AssertionError: Index defined only for closed contour.
  • In the first example, we compute \(\text{ind}_{\partial\mathbb{B}_1\left(0\right)}\left(\frac{i}{2}\right)\).
  • In the second example we use the same contour, but run \(t\in\left[0, 2\right]\) - in other words, concatenating the unit circle with itself, producing two revolutions and thus the result \(2\).
  • We cannot use a non-closed contour: in the third example we attempt to do so with two and a half revolutions (counterclockwise) around the unit circle.

Counting Zeros

libcalculus.zeros(Function f, Function contour, REAL start=0., REAL end=1.)

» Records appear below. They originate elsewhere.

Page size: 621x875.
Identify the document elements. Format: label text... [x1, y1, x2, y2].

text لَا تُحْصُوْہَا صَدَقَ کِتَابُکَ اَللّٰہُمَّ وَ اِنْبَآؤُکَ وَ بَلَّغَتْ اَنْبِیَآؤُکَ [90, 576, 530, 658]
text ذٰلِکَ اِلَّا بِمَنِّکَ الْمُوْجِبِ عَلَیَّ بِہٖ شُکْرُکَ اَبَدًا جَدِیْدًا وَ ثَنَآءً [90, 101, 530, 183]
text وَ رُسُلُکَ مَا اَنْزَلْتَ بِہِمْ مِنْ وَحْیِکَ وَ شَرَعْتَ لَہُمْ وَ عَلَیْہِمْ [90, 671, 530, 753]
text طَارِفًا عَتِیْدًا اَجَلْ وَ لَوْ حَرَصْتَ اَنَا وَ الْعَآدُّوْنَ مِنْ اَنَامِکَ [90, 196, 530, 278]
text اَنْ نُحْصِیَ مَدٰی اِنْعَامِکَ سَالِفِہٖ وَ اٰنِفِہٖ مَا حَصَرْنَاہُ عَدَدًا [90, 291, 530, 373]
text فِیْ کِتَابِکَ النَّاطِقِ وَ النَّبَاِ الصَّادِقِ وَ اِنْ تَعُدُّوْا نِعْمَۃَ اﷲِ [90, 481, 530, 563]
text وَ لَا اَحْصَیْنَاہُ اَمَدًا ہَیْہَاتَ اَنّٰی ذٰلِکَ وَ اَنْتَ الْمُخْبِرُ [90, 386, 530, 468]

Calculates the number of zeros the function has inside a closed contour, assuming it is holomorphic.

Summary

This method counts the number of zeros a complex function has inside a closed contour. This is done using the well-known formula: \(\text{N}_f\left(\Omega\right)=\oint_{\partial\Omega}\frac{f'\left(z\right)}{f\left(z\right)}\text{d}z=\text{ind}_{f\circ\partial\Omega}\left(0\right)\)

Examples

>>> libcalculus.zeros(libcalculus.sin, libcalculus.sphere(0, 6), 0, 1)
3
>>> libcalculus.zeros(libcalculus.sin, libcalculus.sphere(0, 6), 0, .5)
Traceback (most recent call last):
  File "<stdin>", line 1, in <module>
  File "src/libcalculus.pyx", line 158, in libcalculus.zeros
  File "src/ComplexFunction.pyx", line 215, in libcalculus.ComplexFunction.zeros
    assert np.allclose(contour(start), contour(end)), "Number of zeros defined only for closed contour."
AssertionError: Number of zeros defined only for closed contour.
  • In the first example, we count the number of zeros the sine function has inside the area enclosed by \(\partial\mathbb{B}_6\left(0\right)\) - that is, a circle of radius \(6\) centered at the origin.
    We pass the function to examine, and the contour function with the start and end points (in this case, \(t\mapsto 6e^{2\pi it}\) with \(t\in\left[0, 1\right]\)).
  • We cannot use a non-closed contour: in the second example we attempt to do so with the upper half of \(\partial\mathbb{B}_6\left(0\right)\).